Consider the following example:

SCOPE SENTENCE
{
    IDENTIFY(TEST)
    {
        @FIELD1[TYPE(NOU, VER)]|[BASE]
    }
}

The purpose of this rule is to extract nouns and verbs (TYPE (NOU, VER)) and to transform these values into their base form.

If the rule above is run against the following sentence:

Emergency teams battled more than 130 fires across New South Wales.

the following transformations will take place:

Token text Type Final field value
emergency teams Noun emergency team
battled Verb battle
fires Noun fire

Transformation of unknown tokens

If the matched token is not contained in the Knowledge Graph, a further distinction will be applied based on whether or not a virtual supernomen has been assigned to the token.

In the first scenario, the base form returned depends on the type of entity and the text content.
Consider this rule:

SCOPE SENTENCE
{
    IDENTIFY(PERSON)
    {
        @Person[TYPE(NPH)]|[BASE]
    }
}

It is meant to extract people's names and return their base form.
Now consider this text:

To stand your ground in the face of relentless criticism from a double Nobel prize-winning scientist takes a lot of guts. For engineer and materials scientist Dan Shechtman, however, years of self-belief in the face of the eminent Linus Pauling's criticisms led him to the ultimate accolade: his own Nobel prize.
Shechtman was the sole winner of the Nobel prize for chemistry in 2011, for his discovery of seemingly impossible crystal structures in metal alloys.

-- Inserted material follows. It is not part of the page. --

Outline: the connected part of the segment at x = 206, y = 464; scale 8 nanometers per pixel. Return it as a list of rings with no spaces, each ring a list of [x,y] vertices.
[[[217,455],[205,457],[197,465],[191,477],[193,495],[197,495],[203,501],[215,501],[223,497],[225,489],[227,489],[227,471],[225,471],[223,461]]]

Two elements, Dan Shechtman and Linus Pauling, are not contained in the Knowledge Graph, it can be said that they are "unknown".
They are both disambiguated as people's names so the corresponding output tokens have their meaning set to syncon ID 78452 (person). This is matched by operand TYPE(NPH) so the condition is met, the rule is triggered and the field @Person is extracted.
The first entity appears in two different forms, Dan Shechtman and Shechtman. Given the context in which they appear, the disambiguator deduces that they refer to the same entity and chooses Dan Shechtman as the most significant form for both tokens. This representation is used as the base form and returned as the outcome of the transformation.

If the same rule is applied to this text:

Shechtman was born in Tel Aviv in 1941 and received his PhD from Technion, the Israel Institute of Technology in Haifa, in 1972.

Shechtman again will be recognized as a person's name, but unlike the first sample sentence, only one form is contained in the text and no "more significant" form exists. The base form is then Shechtman, which is identical to the matched text.

For the same reason, in a scenario where the extracted value is not contained in the Knowledge Graph and is not assigned a virtual supernomen, the same (the matched text) would be returned by the TEXT transformation.